统计下面数据中有多少行含有词语“байна”，只给出行数。

**** 所给数据

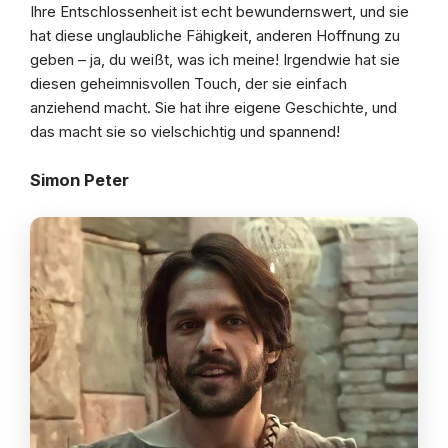
Ihre Entschlossenheit ist echt bewundernswert, und sie
hat diese unglaubliche Fähigkeit, anderen Hoffnung zu
geben – ja, du weißt, was ich meine! Irgendwie hat sie
diesen geheimnisvollen Touch, der sie einfach
anziehend macht. Sie hat ihre eigene Geschichte, und
das macht sie so vielschichtig und spannend!
Simon Peter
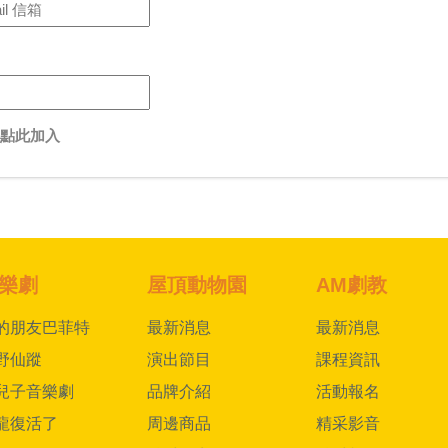
點此加入
樂劇
屋頂動物園
AM劇教
的朋友巴菲特
最新消息
最新消息
野仙蹤
演出節目
課程資訊
兒子音樂劇
品牌介紹
活動報名
龍復活了
周邊商品
精采影音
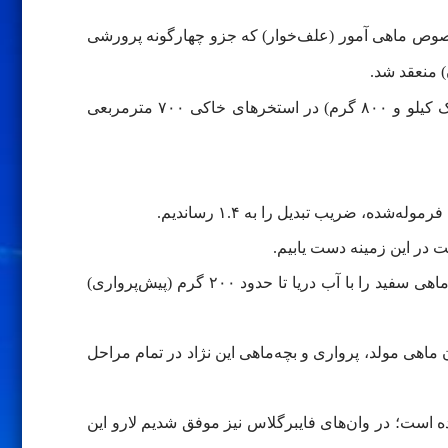
خصوص ماهی آمور (علف‌خوار) که جزو چهارگونه پرورشی
 منعقد شد.
وی افزود: این پژوهشکده توانست ماهی آمور را از وزن ۳۰ گرم در طول دوره پرورش به حدود یک و نیم کیلوگرم (حداکثر یک کیلو و ۸۰۰ گرم) در استخرهای خاکی ۷۰۰ مترمربعی
رئیس پژوهشکده آبزی پروری آبهای داخلی کشور در خصوص پرورش ماهی سفید با روش غذای دستی نیز گفت: در فاز دوم، ماهی سفید را با آب دریا تا حدود ۲۰۰ گرم (پیش‌پرواری)
ماهی مولد، پرواری و بچه‌ماهی این نژاد در تمام مراحل
ه آغاز شد و هم‌اکنون به ۴۰ مزرعه در کشور نفوذ پیدا کرده است؛ در وان‌های فایبرگلاس نیز موفق شدیم لارو این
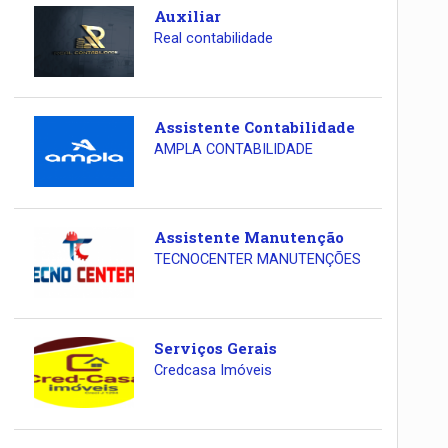
Auxiliar
Real contabilidade
Assistente Contabilidade
AMPLA CONTABILIDADE
Assistente Manutenção
TECNOCENTER MANUTENÇÕES
Serviços Gerais
Credcasa Imóveis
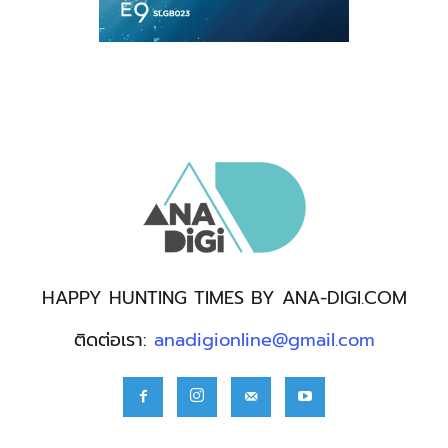
HAPPY HUNTING TIMES BY ANA-DIGI.COM
ติดต่อเรา:
anadigionline@gmail.com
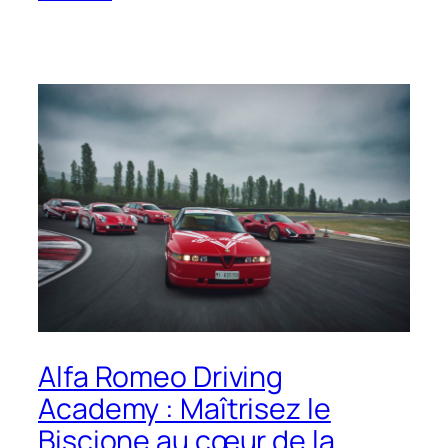
Alfa Romeo Driving
Academy : Maîtrisez le
Biscione au cœur de la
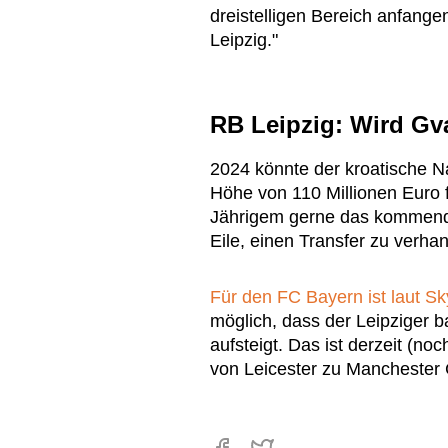
dreistelligen Bereich anfangen
Leipzig."
RB Leipzig: Wird Gva
2024 könnte der kroatische Na
Höhe von 110 Millionen Euro 
Jährigem gerne das kommende
Eile, einen Transfer zu verha
Für den FC Bayern ist laut Sk
möglich, dass der Leipziger b
aufsteigt. Das ist derzeit (no
von Leicester zu Manchester 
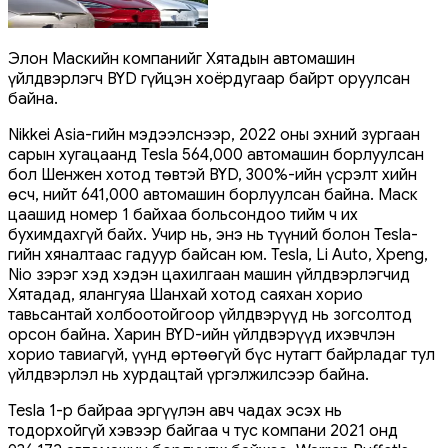
Элон Маскийн компанийг Хятадын автомашин
үйлдвэрлэгч BYD гүйцэн хоёрдугаар байрт оруулсан
байна.
Nikkei Asia-гийн мэдээлснээр, 2022 оны эхний зургаан
сарын хугацаанд Tesla 564,000 автомашин борлуулсан
бол Шенжен хотод төвтэй BYD, 300%-ийн үсрэлт хийн
өсч, нийт 641,000 автомашин борлуулсан байна. Маск
цаашид номер 1 байхаа больсондоо тийм ч их
бухимдахгүй байх. Учир нь, энэ нь түүний болон Tesla-
гийн хяналтаас гадуур байсан юм. Tesla, Li Auto, Xpeng,
Nio зэрэг хэд хэдэн цахилгаан машин үйлдвэрлэгчид
Хятадад, ялангуяа Шанхай хотод саяхан хорио
тавьсантай холбоотойгоор үйлдвэрүүд нь зогсолтод
орсон байна. Харин BYD-ийн үйлдвэрүүд ихэвчлэн
хорио тавиагүй, үүнд өртөөгүй бүс нутагт байрладаг тул
үйлдвэрлэл нь хурдацтай үргэлжилсээр байна.
Tesla 1-р байраа эргүүлэн авч чадах эсэх нь
тодорхойгүй хэвээр байгаа ч тус компани 2021 онд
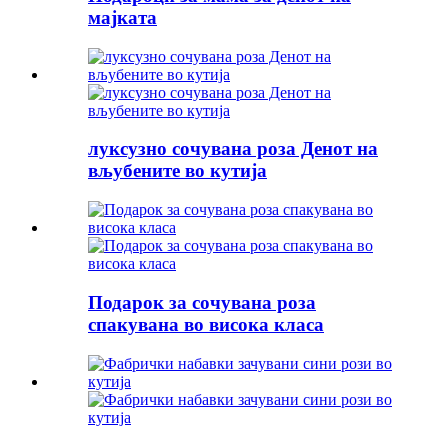
мајката
луксузно сочувана роза Денот на
вљубените во кутија
Подарок за сочувана роза
спакувана во висока класа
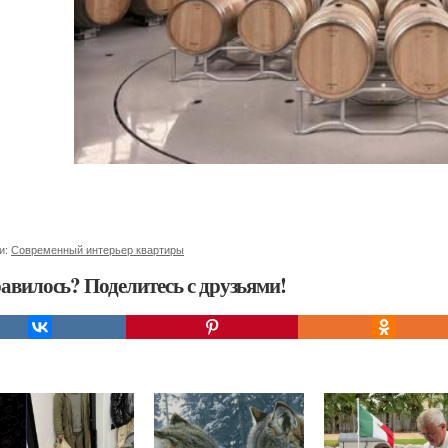
и:
Современный интерьер квартиры
авилось? Поделитесь с друзьями!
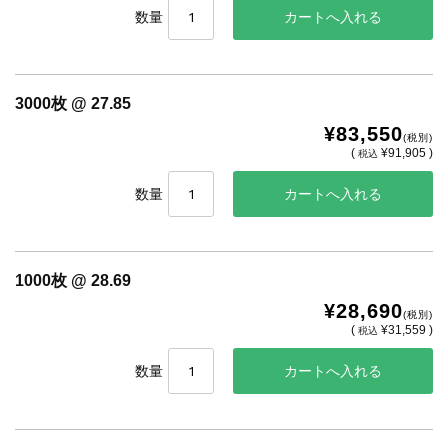
数量
3000枚 @ 27.85
¥83,550
(税別)
(
¥91,905 )
税込
数量
1000枚 @ 28.69
¥28,690
(税別)
(
¥31,559 )
税込
数量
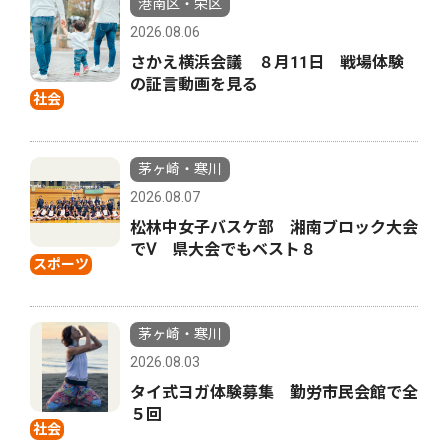
港南区・栄区
2026.08.06
さかえ横浜会議 ８月11日 戦場体験
の証言動画を見る
社会
茅ヶ崎・寒川
2026.08.07
松林中女子バスケ部 湘南ブロック大会
でⅤ 県大会でもベスト８
スポーツ
茅ヶ崎・寒川
2026.08.03
タイ式ヨガ体験募集 勤労市民会館で全
５回
社会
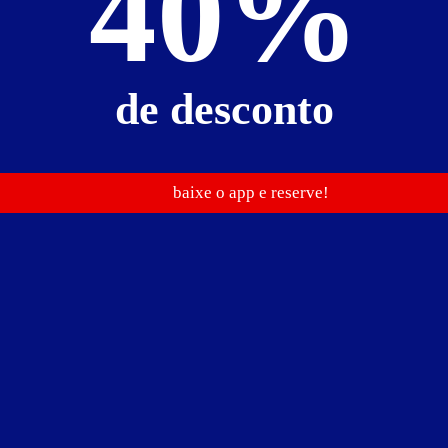
40%
de desconto
baixe o app e reserve!
6464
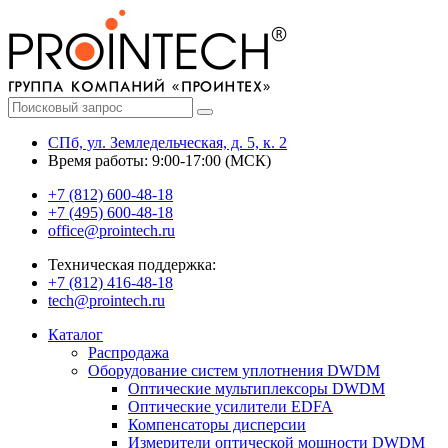
СПб, ул. Земледельческая, д. 5, к. 2
Время работы: 9:00-17:00 (МСК)
+7 (812) 600-48-18
+7 (495) 600-48-18
office@prointech.ru
Техническая поддержка:
+7 (812) 416-48-18
tech@prointech.ru
Каталог
Распродажа
Оборудование систем уплотнения DWDM
Оптические мультиплексоры DWDM
Оптические усилители EDFA
Компенсаторы дисперсии
Измерители оптической мощности DWDM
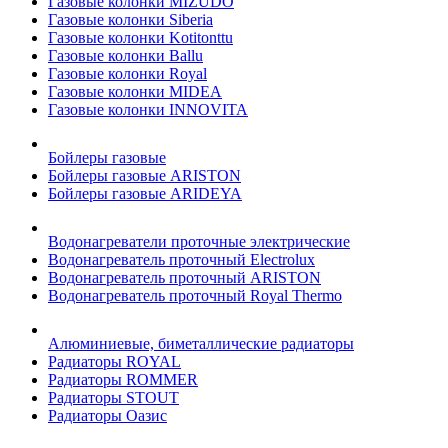
Газовые колонки MIZUDO
Газовые колонки Siberia
Газовые колонки Kotitonttu
Газовые колонки Ballu
Газовые колонки Royal
Газовые колонки MIDEA
Газовые колонки INNOVITA
Бойлеры газовые
Бойлеры газовые ARISTON
Бойлеры газовые ARIDEYA
Водонагреватели проточные электрические
Водонагреватель проточный Electrolux
Водонагреватель проточный ARISTON
Водонагреватель проточный Royal Thermo
Алюминиевые, биметаллические радиаторы
Радиаторы ROYAL
Радиаторы ROMMER
Радиаторы STOUT
Радиаторы Оазис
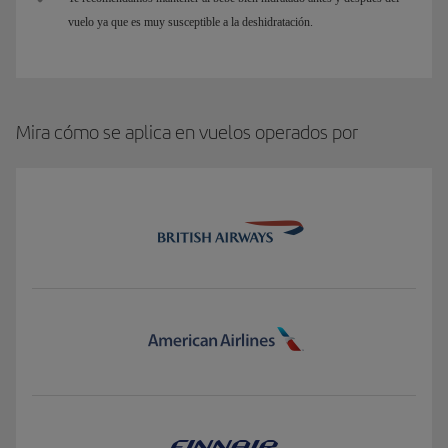
vuelo ya que es muy susceptible a la deshidratación.
Mira cómo se aplica en vuelos operados por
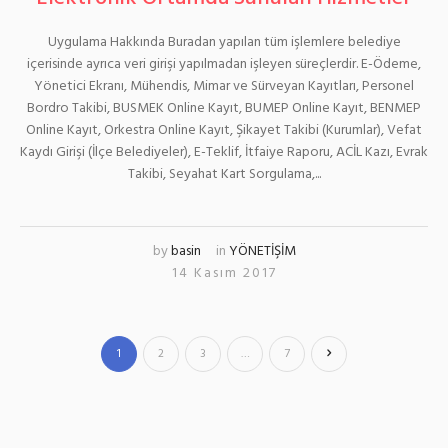
Uygulama Hakkında Buradan yapılan tüm işlemlere belediye
içerisinde ayrıca veri girişi yapılmadan işleyen süreçlerdir. E-Ödeme,
Yönetici Ekranı, Mühendis, Mimar ve Sürveyan Kayıtları, Personel
Bordro Takibi, BUSMEK Online Kayıt, BUMEP Online Kayıt, BENMEP
Online Kayıt, Orkestra Online Kayıt, Şikayet Takibi (Kurumlar), Vefat
Kaydı Girişi (İlçe Belediyeler), E-Teklif, İtfaiye Raporu, ACİL Kazı, Evrak
Takibi, Seyahat Kart Sorgulama,...
by
basin
in
YÖNETİŞİM
14 Kasım 2017
1
2
3
…
7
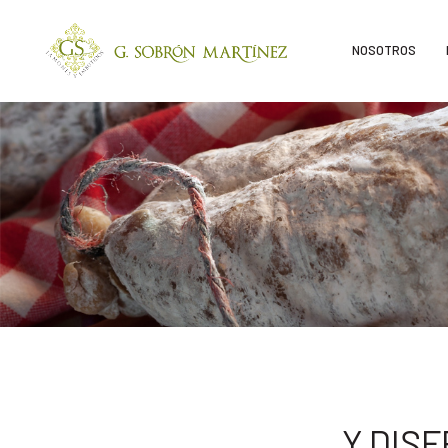
NOSOTROS
Y DIS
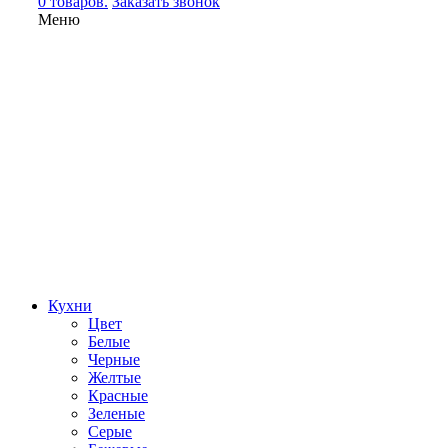
0 товаров.
Заказать звонок
Меню
Кухни
Цвет
Белые
Черные
Желтые
Красные
Зеленые
Серые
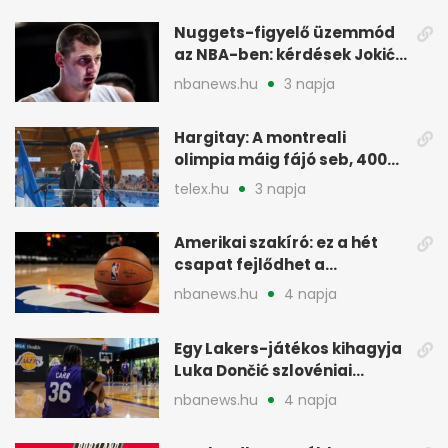
Nuggets-figyelő üzemmód
az NBA-ben: kérdések Jokić
jövőjéről
nbanews.hu
3 napja
Hargitay: A montreali
olimpia máig fájó seb, 400
vegyesen 4. lett
telex.hu
3 napja
Amerikai szakíró: ez a hét
csapat fejlődhet a
legtöbbet az NBA-ben
nbanews.hu
4 napja
Egy Lakers-játékos kihagyja
Luka Dončić szlovéniai
minicampjét
nbanews.hu
4 napja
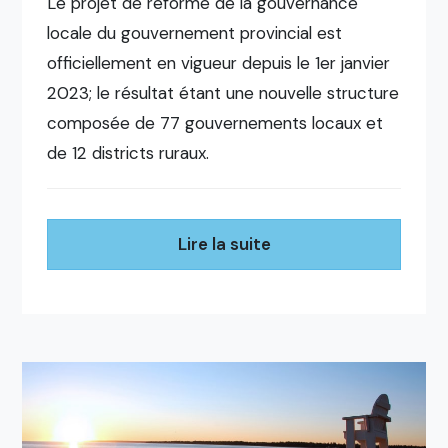
Le projet de réforme de la gouvernance
locale du gouvernement provincial est
officiellement en vigueur depuis le 1er janvier
2023; le résultat étant une nouvelle structure
composée de 77 gouvernements locaux et
de 12 districts ruraux.
Lire la suite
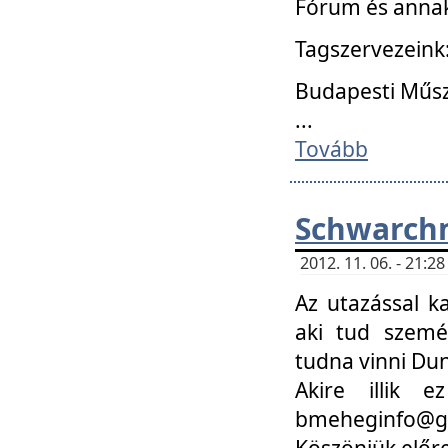
Fórum és annak
Tagszervezeink
Budapesti Műs
...
Tovább
Schwarchm
2012. 11. 06. - 21:
Az utazással k
aki tud szemé
tudna vinni Du
Akire illik 
bmeheginfo@gma
Köszönjük előre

********

- **参考答案**
4